これを執行猶予とは言わない。死刑+懲役刑という二重刑罰を科しているだけだ。しかも、常に死刑執行をちらつかせながら。「反省や更正が明らかな」のにさらなる懲役を科す理由が全然分からない。言い換えれば、さらに反省してもらわなければならない程度の「明らかな反省や更正」とは、いったいどんな感じを想定しているのだろうか。死刑囚が刑務所ではなく拘置所にいるということさえも、ひょっとしたら知らないんじゃないか。まさかそんなはずはないと思うけど。

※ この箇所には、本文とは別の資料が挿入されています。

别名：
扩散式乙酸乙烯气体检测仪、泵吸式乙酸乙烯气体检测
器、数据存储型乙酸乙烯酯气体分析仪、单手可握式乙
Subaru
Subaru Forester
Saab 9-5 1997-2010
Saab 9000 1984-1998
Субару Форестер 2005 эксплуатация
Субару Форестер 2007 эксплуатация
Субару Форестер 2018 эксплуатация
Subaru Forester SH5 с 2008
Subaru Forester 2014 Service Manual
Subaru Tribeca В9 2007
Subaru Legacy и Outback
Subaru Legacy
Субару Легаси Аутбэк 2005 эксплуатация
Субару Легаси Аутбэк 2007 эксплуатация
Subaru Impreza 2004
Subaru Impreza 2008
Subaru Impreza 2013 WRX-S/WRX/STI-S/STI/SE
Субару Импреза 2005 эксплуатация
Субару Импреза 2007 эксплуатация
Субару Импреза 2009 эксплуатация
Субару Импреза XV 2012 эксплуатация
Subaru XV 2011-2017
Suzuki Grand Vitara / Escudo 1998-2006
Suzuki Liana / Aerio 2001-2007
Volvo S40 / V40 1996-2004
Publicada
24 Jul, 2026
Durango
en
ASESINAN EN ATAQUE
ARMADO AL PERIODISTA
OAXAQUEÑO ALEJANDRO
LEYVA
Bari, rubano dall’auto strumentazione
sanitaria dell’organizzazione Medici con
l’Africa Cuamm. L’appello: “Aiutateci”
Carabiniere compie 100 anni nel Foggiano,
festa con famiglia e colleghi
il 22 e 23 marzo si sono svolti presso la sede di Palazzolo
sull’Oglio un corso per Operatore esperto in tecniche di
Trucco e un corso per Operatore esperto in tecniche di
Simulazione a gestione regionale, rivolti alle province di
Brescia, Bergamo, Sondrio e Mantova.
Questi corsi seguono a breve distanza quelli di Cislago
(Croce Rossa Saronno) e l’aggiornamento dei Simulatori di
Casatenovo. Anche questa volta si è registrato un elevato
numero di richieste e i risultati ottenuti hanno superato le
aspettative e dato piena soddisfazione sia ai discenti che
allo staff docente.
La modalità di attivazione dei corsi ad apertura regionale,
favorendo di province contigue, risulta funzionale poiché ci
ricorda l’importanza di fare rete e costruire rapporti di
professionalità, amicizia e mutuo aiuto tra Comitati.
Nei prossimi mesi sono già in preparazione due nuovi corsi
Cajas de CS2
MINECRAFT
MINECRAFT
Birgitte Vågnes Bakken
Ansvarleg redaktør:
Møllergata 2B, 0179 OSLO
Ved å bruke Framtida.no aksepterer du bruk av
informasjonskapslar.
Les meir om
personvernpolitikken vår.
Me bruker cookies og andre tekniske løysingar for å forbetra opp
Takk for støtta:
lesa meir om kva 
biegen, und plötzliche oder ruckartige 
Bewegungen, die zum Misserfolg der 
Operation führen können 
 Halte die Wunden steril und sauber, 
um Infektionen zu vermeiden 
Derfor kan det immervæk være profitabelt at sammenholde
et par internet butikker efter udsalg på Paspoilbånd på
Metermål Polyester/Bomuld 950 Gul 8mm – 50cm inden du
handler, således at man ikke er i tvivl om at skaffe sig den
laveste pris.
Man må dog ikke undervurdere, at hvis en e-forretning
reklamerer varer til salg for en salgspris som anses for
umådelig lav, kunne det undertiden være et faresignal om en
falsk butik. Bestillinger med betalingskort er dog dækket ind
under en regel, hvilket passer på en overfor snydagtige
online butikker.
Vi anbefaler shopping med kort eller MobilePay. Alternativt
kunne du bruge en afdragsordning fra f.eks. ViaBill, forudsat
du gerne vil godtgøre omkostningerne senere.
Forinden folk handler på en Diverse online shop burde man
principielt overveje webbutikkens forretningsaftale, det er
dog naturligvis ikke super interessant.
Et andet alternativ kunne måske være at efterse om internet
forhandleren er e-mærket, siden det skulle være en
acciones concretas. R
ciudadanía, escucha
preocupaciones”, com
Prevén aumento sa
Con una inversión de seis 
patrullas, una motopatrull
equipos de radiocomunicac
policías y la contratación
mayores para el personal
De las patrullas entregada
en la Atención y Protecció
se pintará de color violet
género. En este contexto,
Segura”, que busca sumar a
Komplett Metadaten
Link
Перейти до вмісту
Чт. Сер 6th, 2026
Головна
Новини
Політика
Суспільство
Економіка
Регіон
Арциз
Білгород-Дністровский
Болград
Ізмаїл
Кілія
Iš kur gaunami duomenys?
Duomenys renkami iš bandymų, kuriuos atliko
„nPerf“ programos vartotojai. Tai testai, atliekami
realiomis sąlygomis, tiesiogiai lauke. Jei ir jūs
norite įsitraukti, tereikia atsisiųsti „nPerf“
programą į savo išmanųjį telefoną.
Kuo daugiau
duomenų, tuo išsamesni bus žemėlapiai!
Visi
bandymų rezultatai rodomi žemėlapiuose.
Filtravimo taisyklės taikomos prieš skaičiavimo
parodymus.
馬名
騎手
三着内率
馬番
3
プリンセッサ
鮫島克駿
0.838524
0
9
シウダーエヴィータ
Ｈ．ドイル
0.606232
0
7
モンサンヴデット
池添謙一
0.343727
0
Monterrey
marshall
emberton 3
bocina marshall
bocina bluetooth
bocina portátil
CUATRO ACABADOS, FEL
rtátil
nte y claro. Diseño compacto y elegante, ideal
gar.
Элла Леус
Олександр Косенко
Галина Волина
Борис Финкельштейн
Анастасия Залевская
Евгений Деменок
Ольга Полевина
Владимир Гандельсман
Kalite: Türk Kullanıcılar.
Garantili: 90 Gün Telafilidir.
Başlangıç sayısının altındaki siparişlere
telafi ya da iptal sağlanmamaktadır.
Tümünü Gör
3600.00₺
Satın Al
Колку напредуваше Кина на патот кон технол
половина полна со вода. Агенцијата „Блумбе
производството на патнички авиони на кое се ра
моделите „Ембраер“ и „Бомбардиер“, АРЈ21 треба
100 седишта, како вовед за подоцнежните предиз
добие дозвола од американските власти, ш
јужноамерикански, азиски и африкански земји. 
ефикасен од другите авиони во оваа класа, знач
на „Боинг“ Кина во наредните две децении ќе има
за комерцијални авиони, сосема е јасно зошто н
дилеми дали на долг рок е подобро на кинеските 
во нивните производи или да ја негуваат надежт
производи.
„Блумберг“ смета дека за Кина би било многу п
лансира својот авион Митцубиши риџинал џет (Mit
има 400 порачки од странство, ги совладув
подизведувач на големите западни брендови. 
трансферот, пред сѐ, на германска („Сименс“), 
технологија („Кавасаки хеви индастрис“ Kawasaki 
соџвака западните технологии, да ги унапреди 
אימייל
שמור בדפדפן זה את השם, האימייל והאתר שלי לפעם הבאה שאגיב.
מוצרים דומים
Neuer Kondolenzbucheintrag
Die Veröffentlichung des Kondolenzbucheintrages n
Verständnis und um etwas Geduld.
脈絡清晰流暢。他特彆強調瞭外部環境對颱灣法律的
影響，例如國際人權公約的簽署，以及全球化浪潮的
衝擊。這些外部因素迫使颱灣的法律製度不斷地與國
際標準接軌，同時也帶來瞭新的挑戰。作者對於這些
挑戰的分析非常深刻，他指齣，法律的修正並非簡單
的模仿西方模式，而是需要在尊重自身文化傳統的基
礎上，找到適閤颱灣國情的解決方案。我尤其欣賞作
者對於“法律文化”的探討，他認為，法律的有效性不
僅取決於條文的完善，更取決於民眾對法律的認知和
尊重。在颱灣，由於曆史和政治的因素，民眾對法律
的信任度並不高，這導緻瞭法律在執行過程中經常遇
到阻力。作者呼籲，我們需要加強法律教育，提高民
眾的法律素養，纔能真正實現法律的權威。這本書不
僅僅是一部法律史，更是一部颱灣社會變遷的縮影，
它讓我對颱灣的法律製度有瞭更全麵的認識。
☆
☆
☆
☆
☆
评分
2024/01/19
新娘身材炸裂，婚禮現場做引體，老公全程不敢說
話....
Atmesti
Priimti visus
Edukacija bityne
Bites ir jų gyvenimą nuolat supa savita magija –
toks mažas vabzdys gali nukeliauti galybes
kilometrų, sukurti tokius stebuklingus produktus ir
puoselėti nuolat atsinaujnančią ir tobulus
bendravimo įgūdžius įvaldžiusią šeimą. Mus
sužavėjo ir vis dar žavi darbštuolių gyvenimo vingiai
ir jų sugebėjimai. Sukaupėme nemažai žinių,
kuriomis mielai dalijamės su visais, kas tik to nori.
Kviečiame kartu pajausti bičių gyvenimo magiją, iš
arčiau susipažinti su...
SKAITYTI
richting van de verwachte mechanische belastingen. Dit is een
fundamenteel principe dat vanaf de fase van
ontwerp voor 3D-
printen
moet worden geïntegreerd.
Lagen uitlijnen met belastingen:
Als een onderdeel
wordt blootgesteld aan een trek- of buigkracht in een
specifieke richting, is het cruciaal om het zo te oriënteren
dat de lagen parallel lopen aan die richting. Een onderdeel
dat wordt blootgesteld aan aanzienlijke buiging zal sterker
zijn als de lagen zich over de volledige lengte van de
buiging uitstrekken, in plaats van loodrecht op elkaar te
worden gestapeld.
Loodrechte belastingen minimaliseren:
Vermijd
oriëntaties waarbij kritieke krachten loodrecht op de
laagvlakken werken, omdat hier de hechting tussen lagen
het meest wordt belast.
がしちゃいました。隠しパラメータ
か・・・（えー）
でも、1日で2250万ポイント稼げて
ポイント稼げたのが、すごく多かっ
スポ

 このような方法であれば、常に死を身近に意識しながら、自分の犯した罪と向き合う日々を送らせることができる。

いやたぶん壊れる。あなたが吊るしたいあの人のように。

労務につかせれば、国民の税金で養われるだけではなく、彼らに少しは自分の食い扶持を稼がせることにもなる。作業をすることで得たお金は、ささやかであっても慰謝料として送金されれば、遺族の生活を少しは助けることになるかもしれない。

たしかこれは現行法でも、死刑囚が望めばできたはず。やっている人もいたはず。そしてさらに遺族がその金の受け取りを拒否している、なんて話もあったような。

ただし、「死刑でも軽い」という遺族の憤りは、この制度では和らげることはできない。

この制度によって和らげられないのは「「死刑でも軽い」という遺族の憤り」に限定されない、と言う意味で半分正解。そもそも死刑制度(というより刑罰制度全般)という、本来被害者とは関係ない制度によって被害者をお手軽に慰めようという考え方が前近代的っていうか、根本から間違っている。その完全な思い違いは、先の引用文の次の文、「遺族が事件に一区切りをつけられない」によって明らかだ。
事件に一区切りつけたいのは江川氏であって、遺族ではない。当事者でもない人間が「一区切り」などという単語を、軽々しくも当の遺族を主語にして使えるのか。


最後に取ってつけたような冤罪への言及があるが、「執行を先送りするために再審請求を行う」とピシャリ「再審の扉」をシャットアウトしておいて「再審の扉が固く閉ざされている今の状態は、早く改めてもらいたい。」とはどういうことか。


ジャーナリスト江川紹子は、やはり死んでいた。